The strengthened NDIS Practice Standards introduced increased expectations in several areas that auditors are now assessing more rigorously:
- Participant voice: Auditors place greater emphasis on evidence that participants are genuinely involved in decisions about their supports, not just that consent forms are signed
- Supported decision-making: Providers must demonstrate how they support participants to make their own decisions, including for those with complex communication needs
- Workforce capability: Competency-based evidence for workers delivering health-related and high-intensity supports is scrutinised more thoroughly
- Continuous improvement: Providers must demonstrate a genuine feedback loop — that complaints, incidents, and audit findings actually result in operational change
- Behaviour support: The alignment between behaviour support plans, restrictive practice registers, and authorisation documentation is a focus area for SIL providers
Practical Preparation Steps for SIL Providers
- Audit your own policies first. Before your auditor does, conduct an internal review of every policy against the current Practice Standards. Flag anything referencing superseded versions.
- Walk through your document set from the auditor's perspective. Can you produce worker screening evidence, training records, and participant file documentation quickly and completely?
- Brief your workers. Workers should be able to speak confidently about how they handle incidents, support participant choice, and raise concerns. Policy knowledge should not live only in management's heads.
- Check your restrictive practice register. Every regulated restrictive practice must have current authorisation. Expired or missing authorisations are a significant non-conformance risk.
- Review participant files for currency. Support plans, risk assessments, and behaviour support plans should reflect each participant's current circumstances and recent review dates.
- Test your incident pathway. Run a simulated scenario with your team: if an incident occurred tonight, could your workers correctly identify it, document it, and escalate it to the right person?

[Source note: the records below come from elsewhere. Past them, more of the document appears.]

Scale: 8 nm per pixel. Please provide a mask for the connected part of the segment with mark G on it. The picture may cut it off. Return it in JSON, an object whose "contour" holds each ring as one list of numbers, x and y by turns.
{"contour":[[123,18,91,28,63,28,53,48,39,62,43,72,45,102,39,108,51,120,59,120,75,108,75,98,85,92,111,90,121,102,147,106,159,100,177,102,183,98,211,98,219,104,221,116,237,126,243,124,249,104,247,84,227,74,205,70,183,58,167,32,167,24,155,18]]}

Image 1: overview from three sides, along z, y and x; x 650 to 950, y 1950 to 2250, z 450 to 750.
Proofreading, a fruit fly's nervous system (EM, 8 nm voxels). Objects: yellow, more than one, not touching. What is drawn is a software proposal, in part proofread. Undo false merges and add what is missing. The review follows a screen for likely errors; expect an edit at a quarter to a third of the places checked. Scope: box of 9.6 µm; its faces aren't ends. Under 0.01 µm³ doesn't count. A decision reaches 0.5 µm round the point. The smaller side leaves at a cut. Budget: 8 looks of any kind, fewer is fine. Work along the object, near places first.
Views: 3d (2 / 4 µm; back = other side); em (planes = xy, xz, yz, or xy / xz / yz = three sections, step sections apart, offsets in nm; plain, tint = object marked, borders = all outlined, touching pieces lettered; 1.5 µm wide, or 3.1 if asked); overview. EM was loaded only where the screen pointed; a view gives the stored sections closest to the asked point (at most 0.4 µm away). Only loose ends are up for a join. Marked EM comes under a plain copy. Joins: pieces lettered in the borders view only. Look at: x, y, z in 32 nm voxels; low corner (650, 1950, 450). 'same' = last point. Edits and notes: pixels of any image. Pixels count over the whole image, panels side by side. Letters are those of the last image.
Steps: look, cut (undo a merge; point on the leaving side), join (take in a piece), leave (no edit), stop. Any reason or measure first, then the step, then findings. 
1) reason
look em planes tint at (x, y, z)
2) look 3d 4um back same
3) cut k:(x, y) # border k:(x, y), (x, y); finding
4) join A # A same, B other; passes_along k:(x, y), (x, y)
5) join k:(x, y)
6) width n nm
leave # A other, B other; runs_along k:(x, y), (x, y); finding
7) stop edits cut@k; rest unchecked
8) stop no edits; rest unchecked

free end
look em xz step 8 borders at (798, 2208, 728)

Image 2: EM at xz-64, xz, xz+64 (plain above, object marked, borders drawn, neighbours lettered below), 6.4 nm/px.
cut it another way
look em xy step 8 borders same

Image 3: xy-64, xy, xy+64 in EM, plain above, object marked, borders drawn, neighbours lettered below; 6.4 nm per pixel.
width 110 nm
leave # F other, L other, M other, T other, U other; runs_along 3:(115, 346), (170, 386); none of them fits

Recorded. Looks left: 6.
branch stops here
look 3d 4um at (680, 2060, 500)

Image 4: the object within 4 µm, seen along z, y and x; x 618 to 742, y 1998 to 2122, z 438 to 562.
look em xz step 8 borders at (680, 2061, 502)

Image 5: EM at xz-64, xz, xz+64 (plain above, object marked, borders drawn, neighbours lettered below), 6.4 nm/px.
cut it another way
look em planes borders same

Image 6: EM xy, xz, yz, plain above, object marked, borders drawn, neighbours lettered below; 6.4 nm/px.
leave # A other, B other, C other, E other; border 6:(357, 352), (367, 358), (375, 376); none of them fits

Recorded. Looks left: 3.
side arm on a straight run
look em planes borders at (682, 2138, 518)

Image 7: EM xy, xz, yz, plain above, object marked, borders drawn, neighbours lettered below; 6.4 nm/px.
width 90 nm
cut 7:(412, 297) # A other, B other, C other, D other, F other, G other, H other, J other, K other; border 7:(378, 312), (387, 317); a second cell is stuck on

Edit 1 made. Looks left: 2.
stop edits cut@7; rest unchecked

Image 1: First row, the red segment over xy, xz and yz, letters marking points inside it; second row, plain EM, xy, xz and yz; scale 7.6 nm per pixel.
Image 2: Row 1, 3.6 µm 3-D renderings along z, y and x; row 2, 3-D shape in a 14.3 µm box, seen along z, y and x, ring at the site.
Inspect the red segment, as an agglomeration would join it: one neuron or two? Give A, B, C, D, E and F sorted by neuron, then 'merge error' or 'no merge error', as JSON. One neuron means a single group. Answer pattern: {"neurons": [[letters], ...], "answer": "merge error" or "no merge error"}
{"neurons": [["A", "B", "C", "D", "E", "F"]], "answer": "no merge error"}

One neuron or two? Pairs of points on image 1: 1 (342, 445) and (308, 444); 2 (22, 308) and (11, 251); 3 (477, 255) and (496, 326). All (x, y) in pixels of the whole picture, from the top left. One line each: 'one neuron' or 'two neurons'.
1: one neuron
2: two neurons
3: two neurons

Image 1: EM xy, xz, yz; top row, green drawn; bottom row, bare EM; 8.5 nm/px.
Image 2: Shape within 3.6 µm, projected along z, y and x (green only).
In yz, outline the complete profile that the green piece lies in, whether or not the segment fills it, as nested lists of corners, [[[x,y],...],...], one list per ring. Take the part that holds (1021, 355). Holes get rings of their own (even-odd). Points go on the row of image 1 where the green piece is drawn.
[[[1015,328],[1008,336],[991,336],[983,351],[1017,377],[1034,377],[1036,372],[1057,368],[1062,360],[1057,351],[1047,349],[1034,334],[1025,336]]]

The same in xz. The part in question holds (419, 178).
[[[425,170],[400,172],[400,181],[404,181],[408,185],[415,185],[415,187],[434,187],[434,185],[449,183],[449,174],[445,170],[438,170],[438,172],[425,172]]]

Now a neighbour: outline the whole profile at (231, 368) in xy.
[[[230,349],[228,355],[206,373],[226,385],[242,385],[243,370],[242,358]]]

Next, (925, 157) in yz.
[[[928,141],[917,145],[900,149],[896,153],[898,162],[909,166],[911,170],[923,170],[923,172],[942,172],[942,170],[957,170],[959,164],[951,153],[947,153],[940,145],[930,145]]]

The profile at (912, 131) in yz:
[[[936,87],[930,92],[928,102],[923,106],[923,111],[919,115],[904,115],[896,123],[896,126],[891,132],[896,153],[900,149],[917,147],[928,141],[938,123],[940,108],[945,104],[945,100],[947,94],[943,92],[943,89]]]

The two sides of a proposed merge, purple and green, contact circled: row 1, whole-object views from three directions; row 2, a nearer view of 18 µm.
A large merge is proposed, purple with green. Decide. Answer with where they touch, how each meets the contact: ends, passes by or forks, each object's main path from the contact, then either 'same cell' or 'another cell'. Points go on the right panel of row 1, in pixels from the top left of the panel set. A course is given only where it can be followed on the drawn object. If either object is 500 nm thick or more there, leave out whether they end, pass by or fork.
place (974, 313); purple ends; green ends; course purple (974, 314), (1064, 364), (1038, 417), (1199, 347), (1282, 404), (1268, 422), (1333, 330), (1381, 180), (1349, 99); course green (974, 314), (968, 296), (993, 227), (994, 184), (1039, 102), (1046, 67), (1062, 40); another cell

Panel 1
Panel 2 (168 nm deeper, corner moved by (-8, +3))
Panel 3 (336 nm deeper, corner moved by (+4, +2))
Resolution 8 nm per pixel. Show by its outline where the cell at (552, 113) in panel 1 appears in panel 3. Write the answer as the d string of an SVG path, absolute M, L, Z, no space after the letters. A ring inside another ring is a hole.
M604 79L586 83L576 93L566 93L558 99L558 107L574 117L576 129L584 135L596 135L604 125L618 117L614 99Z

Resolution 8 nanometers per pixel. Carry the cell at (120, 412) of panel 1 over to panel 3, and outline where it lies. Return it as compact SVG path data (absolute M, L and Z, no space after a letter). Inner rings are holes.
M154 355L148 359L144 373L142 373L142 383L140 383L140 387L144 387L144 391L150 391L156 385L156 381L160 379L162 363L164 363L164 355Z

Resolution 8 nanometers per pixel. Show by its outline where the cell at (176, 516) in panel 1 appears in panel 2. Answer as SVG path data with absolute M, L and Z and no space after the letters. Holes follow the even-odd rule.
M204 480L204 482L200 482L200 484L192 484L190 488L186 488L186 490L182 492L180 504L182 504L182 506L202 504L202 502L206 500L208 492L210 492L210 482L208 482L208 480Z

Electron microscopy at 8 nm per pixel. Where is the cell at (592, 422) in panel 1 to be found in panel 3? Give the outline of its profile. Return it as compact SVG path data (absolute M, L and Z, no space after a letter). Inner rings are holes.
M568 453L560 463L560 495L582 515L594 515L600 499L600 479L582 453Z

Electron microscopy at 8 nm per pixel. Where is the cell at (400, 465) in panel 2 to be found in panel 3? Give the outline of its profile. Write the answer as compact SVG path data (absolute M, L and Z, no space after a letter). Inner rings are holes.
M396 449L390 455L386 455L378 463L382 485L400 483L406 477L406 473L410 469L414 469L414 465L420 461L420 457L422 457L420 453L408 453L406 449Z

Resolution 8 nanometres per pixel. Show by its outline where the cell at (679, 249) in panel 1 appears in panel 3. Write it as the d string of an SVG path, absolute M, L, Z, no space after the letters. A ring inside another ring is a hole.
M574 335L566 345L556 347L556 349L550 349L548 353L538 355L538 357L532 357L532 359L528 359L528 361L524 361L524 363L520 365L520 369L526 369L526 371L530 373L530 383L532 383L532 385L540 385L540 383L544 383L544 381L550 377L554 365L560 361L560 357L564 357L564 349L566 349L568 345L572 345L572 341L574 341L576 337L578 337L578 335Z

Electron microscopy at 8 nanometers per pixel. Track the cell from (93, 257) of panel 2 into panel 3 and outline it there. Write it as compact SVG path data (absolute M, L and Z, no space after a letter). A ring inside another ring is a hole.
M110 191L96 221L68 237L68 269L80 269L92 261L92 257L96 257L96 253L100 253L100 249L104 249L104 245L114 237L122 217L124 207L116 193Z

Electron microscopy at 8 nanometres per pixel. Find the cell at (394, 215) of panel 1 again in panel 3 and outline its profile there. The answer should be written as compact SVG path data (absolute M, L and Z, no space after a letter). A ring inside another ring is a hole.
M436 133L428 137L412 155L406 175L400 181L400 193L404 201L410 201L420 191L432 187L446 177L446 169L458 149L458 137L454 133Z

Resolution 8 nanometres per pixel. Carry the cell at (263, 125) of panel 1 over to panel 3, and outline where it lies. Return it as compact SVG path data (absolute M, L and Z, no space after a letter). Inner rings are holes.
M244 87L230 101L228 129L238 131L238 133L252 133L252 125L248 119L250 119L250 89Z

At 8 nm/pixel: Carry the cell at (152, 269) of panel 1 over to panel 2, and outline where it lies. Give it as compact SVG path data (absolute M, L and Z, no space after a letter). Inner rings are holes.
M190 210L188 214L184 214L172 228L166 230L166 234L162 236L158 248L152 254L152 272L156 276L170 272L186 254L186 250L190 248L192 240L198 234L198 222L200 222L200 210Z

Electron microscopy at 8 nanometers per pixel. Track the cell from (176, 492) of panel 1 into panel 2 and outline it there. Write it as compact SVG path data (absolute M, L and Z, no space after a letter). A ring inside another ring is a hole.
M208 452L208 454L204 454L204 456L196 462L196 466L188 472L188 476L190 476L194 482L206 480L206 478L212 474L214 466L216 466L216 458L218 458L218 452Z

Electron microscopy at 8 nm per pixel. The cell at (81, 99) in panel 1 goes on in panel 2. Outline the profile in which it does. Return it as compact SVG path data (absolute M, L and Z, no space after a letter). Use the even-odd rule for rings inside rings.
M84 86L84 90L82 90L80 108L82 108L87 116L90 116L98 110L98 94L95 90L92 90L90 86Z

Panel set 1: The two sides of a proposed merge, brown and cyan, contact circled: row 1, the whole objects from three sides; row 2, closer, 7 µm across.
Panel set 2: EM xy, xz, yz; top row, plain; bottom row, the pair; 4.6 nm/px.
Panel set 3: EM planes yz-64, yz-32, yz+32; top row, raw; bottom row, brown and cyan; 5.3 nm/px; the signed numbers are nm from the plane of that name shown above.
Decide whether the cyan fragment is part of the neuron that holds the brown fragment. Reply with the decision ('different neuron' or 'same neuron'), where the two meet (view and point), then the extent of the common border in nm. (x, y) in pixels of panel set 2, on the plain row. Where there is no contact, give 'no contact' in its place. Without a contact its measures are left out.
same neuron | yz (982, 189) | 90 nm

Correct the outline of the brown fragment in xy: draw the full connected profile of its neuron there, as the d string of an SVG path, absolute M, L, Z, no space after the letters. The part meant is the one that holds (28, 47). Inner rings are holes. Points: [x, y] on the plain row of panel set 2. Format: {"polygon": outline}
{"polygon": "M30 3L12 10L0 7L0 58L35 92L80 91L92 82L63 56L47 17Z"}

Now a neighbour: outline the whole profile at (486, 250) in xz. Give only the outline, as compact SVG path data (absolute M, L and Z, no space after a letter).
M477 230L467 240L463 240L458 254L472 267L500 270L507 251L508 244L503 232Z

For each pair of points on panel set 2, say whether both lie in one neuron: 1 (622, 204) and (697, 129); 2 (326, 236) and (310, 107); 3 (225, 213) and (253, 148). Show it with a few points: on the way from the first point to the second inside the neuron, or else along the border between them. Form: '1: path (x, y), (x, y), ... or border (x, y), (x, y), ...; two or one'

- Prepare your continuous improvement evidence. Collate examples of how recent incidents, complaints, or previous audit findings led to concrete policy or practice changes.
Providers managing the full documentation burden of a certification audit — particularly those preparing for their first SIL registration or a registration renewal — may find it helpful that ndiscompliant.com.au offers a 74-document audit-ready SIL compliance kit, designed to align with the current Practice Standards and save significant preparation time.
After the Audit: Responding to Non-Conformances
If your audit report identifies non-conformances, you will typically be given a defined timeframe in which to address them and provide evidence of remediation to your auditor. Minor non-conformances may be resolved through updated documentation or additional training records. Major non-conformances may require more substantive systemic changes and can affect your registration outcome if not addressed within the required period.
Treat non-conformances as a quality improvement opportunity rather than a penalty. The NDIS Commission's goal is a workforce and provider market capable of delivering safe, high-quality supports. Providers who approach the audit process as a genuine self-assessment — rather than a compliance performance — consistently achieve better outcomes.
Important: This article provides general guidance about NDIS compliance requirements. It is not legal or professional advice. Requirements may change as the NDIS Commission updates its policies and Practice Standards. Always verify current requirements with the NDIS Quality and Safeguards Commission or a registered NDIS consultant before making compliance decisions.